The sun was going down on the Carquinez Woods. The few shafts of
sunlight that had pierced their pillared gloom were lost in unfathomable
depths, or splintered their ineffectual lances on the enormous trunks
of the redwoods. For a time the dull red of their vast columns, and the
dull red of their cast off bark which matted the echoless aisles, still
seemed to hold a faint glow of the dying day. But even this soon passed.
Light and color fled upwards. The dark interlaced treetops, that had all
day made an impenetrable shade, broke into fire here and there; their
lost spires glittered, faded, and went utterly out. A weird twilight
that did not come from the outer world, but seemed born of the wood
itself, slowly filled and possessed the aisles. The straight, tall,
colossal trunks rose dimly like columns of upward smoke. The few fallen
trees stretched their huge length into obscurity, and seemed to lie on
shadowy trestles.
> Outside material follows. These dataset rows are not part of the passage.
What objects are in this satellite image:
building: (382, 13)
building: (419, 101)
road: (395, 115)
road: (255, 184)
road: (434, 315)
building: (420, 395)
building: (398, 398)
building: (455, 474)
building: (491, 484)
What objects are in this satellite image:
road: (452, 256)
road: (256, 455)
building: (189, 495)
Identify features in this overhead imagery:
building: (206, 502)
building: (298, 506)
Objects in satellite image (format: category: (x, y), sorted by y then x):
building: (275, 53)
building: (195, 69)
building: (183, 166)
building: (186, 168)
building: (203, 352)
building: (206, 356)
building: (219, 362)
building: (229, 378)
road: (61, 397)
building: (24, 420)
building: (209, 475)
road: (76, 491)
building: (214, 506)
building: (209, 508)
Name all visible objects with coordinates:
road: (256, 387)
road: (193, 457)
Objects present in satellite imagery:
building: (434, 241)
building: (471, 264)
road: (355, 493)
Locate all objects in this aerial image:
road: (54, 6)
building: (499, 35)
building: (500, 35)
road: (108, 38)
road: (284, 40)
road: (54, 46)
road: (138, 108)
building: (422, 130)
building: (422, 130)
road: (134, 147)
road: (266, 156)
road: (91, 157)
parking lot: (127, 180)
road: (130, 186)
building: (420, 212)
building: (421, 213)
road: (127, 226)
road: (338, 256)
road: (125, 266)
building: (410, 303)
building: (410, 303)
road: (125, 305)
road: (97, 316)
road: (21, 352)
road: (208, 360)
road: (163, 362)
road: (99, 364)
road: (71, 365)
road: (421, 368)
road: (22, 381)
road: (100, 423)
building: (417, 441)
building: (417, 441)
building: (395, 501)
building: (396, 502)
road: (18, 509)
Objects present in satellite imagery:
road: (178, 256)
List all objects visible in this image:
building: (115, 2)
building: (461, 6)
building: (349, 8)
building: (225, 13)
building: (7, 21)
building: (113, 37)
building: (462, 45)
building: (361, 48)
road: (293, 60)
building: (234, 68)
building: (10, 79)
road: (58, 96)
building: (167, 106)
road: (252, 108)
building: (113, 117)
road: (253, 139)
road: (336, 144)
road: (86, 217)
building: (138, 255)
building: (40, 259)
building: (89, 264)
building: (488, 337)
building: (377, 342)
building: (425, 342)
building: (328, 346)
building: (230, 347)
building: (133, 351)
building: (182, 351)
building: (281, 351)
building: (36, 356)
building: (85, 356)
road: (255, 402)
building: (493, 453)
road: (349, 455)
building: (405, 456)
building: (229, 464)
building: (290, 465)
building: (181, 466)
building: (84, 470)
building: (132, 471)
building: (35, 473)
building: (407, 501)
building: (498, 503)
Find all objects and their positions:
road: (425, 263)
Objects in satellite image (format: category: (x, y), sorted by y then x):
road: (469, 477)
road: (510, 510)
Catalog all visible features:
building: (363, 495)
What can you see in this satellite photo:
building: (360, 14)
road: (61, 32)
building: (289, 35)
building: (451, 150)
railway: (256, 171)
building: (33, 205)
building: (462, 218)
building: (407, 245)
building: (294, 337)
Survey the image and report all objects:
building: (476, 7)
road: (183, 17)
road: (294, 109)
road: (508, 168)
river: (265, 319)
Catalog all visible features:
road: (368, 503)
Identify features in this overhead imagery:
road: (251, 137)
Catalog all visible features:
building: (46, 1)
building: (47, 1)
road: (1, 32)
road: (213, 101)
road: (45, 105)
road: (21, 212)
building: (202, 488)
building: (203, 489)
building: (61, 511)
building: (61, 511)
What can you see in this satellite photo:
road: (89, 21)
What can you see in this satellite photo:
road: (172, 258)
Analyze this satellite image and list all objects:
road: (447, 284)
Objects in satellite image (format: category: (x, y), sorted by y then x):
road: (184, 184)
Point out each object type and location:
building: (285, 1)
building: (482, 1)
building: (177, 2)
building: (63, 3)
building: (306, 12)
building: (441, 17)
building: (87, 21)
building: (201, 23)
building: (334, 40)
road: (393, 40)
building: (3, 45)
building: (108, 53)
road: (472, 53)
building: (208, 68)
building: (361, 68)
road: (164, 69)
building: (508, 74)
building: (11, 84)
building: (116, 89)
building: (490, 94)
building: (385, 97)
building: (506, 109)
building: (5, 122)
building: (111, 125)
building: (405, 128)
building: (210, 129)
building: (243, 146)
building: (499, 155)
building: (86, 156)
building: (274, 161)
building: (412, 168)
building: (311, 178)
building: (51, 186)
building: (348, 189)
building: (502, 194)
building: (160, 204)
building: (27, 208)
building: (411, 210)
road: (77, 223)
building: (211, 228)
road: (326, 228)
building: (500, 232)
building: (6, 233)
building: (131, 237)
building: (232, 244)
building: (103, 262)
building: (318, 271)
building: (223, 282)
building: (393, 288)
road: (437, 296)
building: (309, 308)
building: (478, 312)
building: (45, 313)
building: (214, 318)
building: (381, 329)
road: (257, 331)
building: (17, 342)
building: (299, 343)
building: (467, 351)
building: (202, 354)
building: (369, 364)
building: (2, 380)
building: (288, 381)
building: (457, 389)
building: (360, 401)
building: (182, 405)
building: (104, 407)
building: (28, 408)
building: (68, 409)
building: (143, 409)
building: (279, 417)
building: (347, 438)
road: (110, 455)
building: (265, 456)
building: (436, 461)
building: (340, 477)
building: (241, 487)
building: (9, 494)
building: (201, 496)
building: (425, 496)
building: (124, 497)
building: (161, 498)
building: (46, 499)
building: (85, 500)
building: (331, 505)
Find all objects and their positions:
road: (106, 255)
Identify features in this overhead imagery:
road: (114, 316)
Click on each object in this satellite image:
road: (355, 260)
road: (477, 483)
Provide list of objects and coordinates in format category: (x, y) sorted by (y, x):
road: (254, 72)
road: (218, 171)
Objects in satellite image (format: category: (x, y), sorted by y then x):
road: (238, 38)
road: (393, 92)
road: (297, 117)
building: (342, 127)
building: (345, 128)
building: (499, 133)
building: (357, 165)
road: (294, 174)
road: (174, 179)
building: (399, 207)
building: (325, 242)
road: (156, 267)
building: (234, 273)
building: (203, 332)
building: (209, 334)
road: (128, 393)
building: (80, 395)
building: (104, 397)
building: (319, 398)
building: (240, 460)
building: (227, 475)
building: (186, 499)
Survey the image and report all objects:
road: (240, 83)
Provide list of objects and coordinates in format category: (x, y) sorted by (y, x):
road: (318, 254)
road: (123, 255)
The strange breath that filled these mysterious vaults
had neither coldness nor moisture; a dry, fragrant dust arose from the
noiseless foot that trod their bark strewn floor; the aisles might have
been tombs, the fallen trees enormous mummies; the silence the solitude
of a forgotten past. And yet this silence was presently broken by a recurring sound like
breathing, interrupted occasionally by inarticulate and stertorous
gasps. It was not the quick, panting, listening breath of some stealthy
feline or canine animal, but indicated a larger, slower, and more
powerful organization, whose progress was less watchful and guarded, or
as if a fragment of one of the fallen monsters had become animate.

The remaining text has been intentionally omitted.